The truth is that many people don't like theater because there's too much of it. Too much talking, too much unnecessary bullshit, and too many directors who are either afraid or incapable of cutting plays to keep them from running longer than an Oliver Stone epic.

Tony Kushner aside, few people care about long-winded writers and long-winded plays. Nor should they. And directors and companies who continue to stage plays that run well past the 120-minute mark are doing a great disservice not only to the people enduring their marathons, but also to theater itself. They're keeping it relevant only to those misguided fools who actually love the medium. That may keep the clubhouse up and running, but it doesn't do squat to attract new people into your seats and can often drive discerning viewers away.

The Newport Theater Arts Center's production of Lanford Wilson's Redwood Curtain is an example of what happens when good plays go long. Sure, it clocks in at less than 90 minutes, but it's staged without an intermission. And it feels twice as long.

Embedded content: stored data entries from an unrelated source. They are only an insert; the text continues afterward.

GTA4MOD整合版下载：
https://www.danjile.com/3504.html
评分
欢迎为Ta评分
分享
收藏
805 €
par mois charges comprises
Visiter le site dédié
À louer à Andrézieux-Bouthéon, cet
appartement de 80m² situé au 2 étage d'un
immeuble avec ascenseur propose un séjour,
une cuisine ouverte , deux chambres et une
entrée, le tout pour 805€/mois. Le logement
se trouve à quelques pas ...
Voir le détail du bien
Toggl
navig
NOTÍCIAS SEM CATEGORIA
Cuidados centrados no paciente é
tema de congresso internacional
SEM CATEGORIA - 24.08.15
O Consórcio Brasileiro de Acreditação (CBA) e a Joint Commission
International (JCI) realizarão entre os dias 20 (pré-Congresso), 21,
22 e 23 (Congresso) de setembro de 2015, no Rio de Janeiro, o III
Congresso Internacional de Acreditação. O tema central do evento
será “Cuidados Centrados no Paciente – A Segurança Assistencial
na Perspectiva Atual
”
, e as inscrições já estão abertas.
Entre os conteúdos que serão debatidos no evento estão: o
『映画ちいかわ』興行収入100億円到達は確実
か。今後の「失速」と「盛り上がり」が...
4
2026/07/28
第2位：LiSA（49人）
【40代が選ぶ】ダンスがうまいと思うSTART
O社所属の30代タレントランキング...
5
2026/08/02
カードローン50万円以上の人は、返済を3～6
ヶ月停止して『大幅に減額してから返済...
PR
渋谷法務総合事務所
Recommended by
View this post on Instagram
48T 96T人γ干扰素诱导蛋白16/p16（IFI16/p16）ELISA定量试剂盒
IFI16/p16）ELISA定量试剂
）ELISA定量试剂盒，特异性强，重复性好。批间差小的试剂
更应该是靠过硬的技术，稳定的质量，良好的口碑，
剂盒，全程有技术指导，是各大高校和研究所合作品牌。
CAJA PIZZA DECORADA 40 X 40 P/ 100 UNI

Like most of this highly prolific playwright's work, Redwood Curtain is a smartly written, morally searching play that hamstrings itself with too much damn dialogue. Wilson is adept at saying in 100 words what other writers can say in 10. Many of those words may sound nice, but after a while, one tends to focus more on the feedback from neighboring hearing aids than what's happening onstage.

And what's happening is the story of a teenage Vietnamese American adopted by an ultra-rich family who spends two weeks out of the year in Arcata (pass the bong, bro) with a wealthy aunt (Cheryl Pellerin). It's not that Geri (Julia Cho) loves the redwoods or the chronic; she's obsessed with finding her real father: a former American G.I. who knocked up her mother while defending good, moral Christians from the evils of chopstick-wielding communists. The hyperintelligent Geri, who not only is a piano prodigy but also possesses some kind of Vietnamese genie powers over nature (yes, it makes no sense), figures her biological dad is one of the hundreds of Vietnam vets living amid the ferns and fog of northern California's Redwood Empire.

When she stumbles across a somewhat loopy vet, Lyman (Howard Patterson, showing once again why he's one of the county's best character actors), who seems to fit the profile she's pieced together over the years, Geri is determined to, you know, figure her shit out and stuff.

It's all pretty dreary, even though the cast does some fine work. But this script cries out for some judicious cutting from director David Colley. The rambling conversations and constant yakking turn this play of self-discovery into one of self-induced catatonia.